_Actions to take_.
1. In the passage on the Abbas mosque below, what three pieces of advice does the Indian man give Abbas before leaving?
2. From the passage on the Abbas mosque below, extract the portion starting with "She admired Abbas" and going on through "returned to Yemen.".

_Given text_.
+===+

Therefore, Dr. Ali Saif speculates that Sultan Mosa could not proclaim himself a king, the fact which prevented his name from being recorded in books. Mosa might have also been just a sheikh in the area who called himself Sultan.
The mosque was dedicated to the sheikh Abbas who was buried inside. As we said, no more information is known about Abbas, yet locals retell a mythical story of the building of the mosque.
The story says: “There was a man named Abbas. He traveled to Makka for pilgrimage where he found a purse full of gold coins. He searched for its owner for a whole year but in vain.
He traveled to Makka three times to search for the man. In the fourth time, he found him. He was an Indian, but Abbas had spent part of the money. The Indian man wanted to check the integrity of Abbas. He asked him to pull out a tooth of his in compensation for the spent money. Abbas did that.
The Indian put the tooth in the purse, and, before he left, gave Abbas the following advice: Don't hasten, don't be lazy, don't be stingy.
Then Abbas wanted to return to Yemen. He embarked onboard a ship which was drifted to India. He got off and was entertained as a guest by a beautiful young Indian woman. She was searching for an honest man to marry him, following her father's advice.
She admired Abbas and wanted also to check his honesty. She produced a purse the same as the Indian's. he related the story of to the girl. She told him that he was the one her father had recommended her to marry. Then, they married and returned to Yemen.
On their way, the group of travelers stopped, but he remembered the man's advice: “Don't be lazy.” He with his wife went on and they encountered highwaymen. He remembered the man's advice: “Don't be stingy.” So, he gave them the money they wanted. Arriving in the village, he found that his first wife was sleeping beside a person. He could not recognize that it was his son. He intended to kill her, but again he remembered the man's advice: “Don't hasten.”
Abbas built the mosque with the money he got from his Indian wife and devoted himself to worshipping God. Many people visited him, seeking knowledge.
Description of the mosque:
It is rectangular in shape (7025 meters long and 6030 meters wide). It has two entrances in the western and southern walls. Each entrance is rectangular in shape and has a stone bridge over it. Small pointed arches are seen above the entrances. In the middle of the arch there are windows with decorations around. Two steps lead up to the wooden-door entrance of the mosque. There are four windows in the eastern wall to ventilate the mosque and allow sunshine in.

+===+

_Input data_.

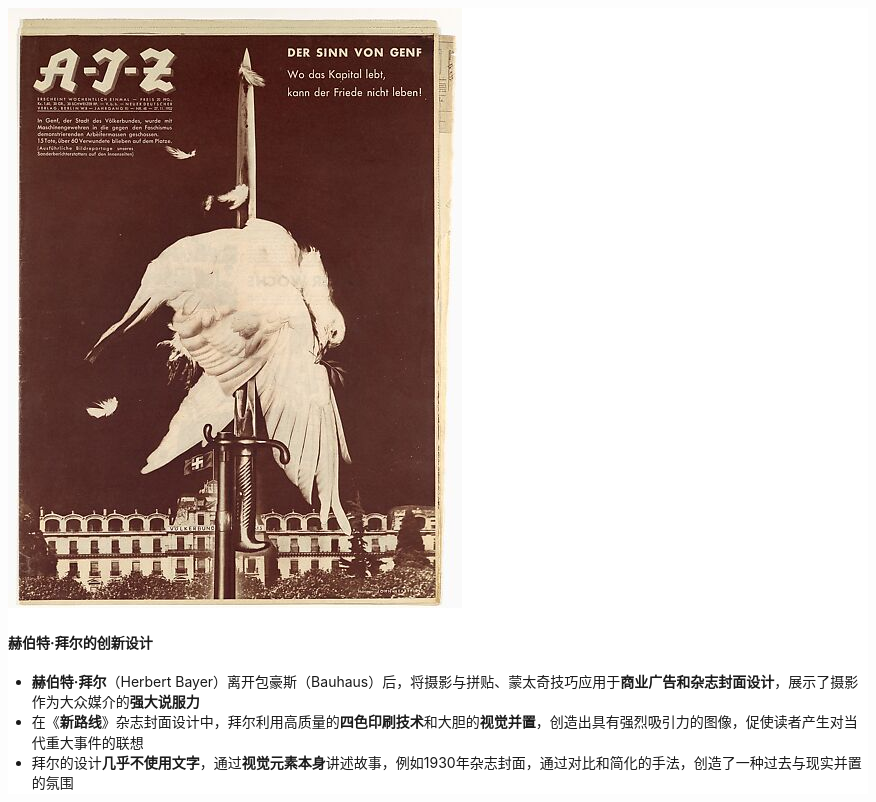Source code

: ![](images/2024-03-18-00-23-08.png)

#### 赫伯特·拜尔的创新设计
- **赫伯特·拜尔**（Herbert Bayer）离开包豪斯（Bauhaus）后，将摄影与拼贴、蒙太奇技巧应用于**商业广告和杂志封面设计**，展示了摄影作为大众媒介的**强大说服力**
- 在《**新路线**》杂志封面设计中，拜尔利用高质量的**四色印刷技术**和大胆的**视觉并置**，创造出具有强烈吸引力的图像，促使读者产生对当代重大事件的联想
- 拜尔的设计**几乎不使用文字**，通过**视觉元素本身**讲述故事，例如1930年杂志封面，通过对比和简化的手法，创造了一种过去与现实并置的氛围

+===+

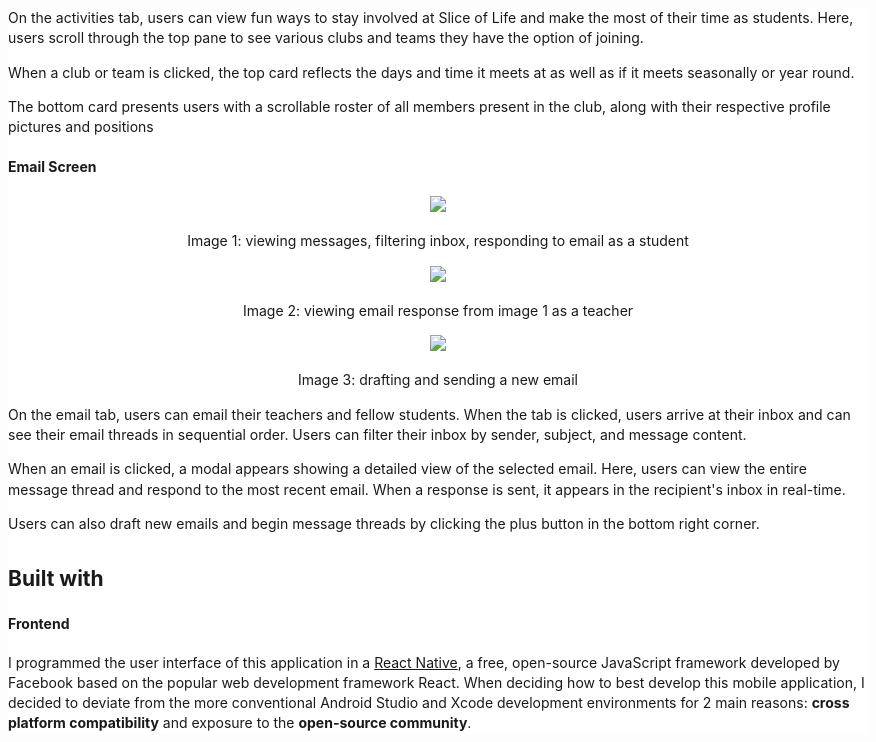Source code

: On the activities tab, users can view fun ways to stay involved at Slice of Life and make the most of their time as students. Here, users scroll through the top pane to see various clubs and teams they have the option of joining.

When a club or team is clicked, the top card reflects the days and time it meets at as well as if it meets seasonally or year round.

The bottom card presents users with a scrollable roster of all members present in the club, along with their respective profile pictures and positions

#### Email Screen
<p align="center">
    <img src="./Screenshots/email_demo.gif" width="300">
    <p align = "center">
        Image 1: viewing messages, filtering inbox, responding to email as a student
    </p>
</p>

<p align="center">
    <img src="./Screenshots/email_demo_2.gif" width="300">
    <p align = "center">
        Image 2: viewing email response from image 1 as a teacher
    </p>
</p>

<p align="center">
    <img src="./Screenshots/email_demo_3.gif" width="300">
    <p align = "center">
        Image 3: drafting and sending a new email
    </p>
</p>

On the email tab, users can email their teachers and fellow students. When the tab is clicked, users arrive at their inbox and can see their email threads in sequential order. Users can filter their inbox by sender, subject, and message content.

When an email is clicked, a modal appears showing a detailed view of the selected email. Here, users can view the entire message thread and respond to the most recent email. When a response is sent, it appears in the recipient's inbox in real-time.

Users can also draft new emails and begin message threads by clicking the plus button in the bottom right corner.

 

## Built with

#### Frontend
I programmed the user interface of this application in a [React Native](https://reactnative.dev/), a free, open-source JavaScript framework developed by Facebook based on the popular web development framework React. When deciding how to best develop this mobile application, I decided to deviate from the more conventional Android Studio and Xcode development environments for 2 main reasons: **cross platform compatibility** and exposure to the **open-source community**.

+===+

_Results of the tasks_.
1. Don't hasten, don't be lazy, don't be stingy.

2.
She admired Abbas and wanted also to check his honesty. She produced a purse the same as the Indian's. he related the story of to the girl. She told him that he was the one her father had recommended her to marry. Then, they married and returned to Yemen.